Repeat exactly, please, the opening lines of the data below, through and including the line where "мероприятия получить обратно" sits.

--- START ---

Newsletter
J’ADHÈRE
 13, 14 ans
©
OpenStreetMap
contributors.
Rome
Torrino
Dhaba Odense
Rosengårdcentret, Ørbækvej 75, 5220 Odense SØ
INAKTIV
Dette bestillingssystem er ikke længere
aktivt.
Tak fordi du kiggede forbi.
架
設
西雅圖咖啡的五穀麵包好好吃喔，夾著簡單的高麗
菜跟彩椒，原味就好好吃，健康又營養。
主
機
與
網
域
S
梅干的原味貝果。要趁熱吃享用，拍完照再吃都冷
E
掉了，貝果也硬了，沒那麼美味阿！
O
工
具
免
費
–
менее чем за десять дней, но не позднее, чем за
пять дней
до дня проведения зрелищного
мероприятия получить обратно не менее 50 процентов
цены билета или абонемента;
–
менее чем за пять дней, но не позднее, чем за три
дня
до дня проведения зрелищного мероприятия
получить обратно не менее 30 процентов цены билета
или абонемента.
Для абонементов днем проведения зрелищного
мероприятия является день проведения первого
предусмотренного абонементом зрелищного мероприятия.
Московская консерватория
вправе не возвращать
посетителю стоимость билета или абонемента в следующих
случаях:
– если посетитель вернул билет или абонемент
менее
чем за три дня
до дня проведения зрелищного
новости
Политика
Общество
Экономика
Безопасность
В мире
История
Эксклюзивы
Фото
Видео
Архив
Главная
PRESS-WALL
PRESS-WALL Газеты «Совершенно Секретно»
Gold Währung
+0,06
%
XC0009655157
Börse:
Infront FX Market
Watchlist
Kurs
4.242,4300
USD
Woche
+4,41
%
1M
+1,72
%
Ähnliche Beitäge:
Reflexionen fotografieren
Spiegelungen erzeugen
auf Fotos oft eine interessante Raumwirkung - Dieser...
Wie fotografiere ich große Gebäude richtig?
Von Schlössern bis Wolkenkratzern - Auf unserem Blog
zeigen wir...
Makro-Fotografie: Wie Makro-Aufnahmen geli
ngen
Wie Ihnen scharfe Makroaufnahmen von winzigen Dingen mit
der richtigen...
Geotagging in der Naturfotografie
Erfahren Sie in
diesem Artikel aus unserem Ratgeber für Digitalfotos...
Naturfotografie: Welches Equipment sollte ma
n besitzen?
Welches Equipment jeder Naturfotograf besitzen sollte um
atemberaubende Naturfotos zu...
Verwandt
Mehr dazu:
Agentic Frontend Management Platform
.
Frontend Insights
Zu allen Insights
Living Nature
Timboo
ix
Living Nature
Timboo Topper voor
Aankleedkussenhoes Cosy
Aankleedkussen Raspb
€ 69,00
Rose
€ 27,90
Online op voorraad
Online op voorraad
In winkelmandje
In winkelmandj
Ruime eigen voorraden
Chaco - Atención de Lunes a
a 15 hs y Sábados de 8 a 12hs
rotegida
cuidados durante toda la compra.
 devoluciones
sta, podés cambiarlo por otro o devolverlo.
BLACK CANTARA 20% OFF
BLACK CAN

--- END ---

> _Final answer_
Newsletter
J’ADHÈRE
 13, 14 ans
©
OpenStreetMap
contributors.
Rome
Torrino
Dhaba Odense
Rosengårdcentret, Ørbækvej 75, 5220 Odense SØ
INAKTIV
Dette bestillingssystem er ikke længere
aktivt.
Tak fordi du kiggede forbi.
架
設
西雅圖咖啡的五穀麵包好好吃喔，夾著簡單的高麗
菜跟彩椒，原味就好好吃，健康又營養。
主
機
與
網
域
S
梅干的原味貝果。要趁熱吃享用，拍完照再吃都冷
E
掉了，貝果也硬了，沒那麼美味阿！
O
工
具
免
費
–
менее чем за десять дней, но не позднее, чем за
пять дней
до дня проведения зрелищного
мероприятия получить обратно не менее 50 процентов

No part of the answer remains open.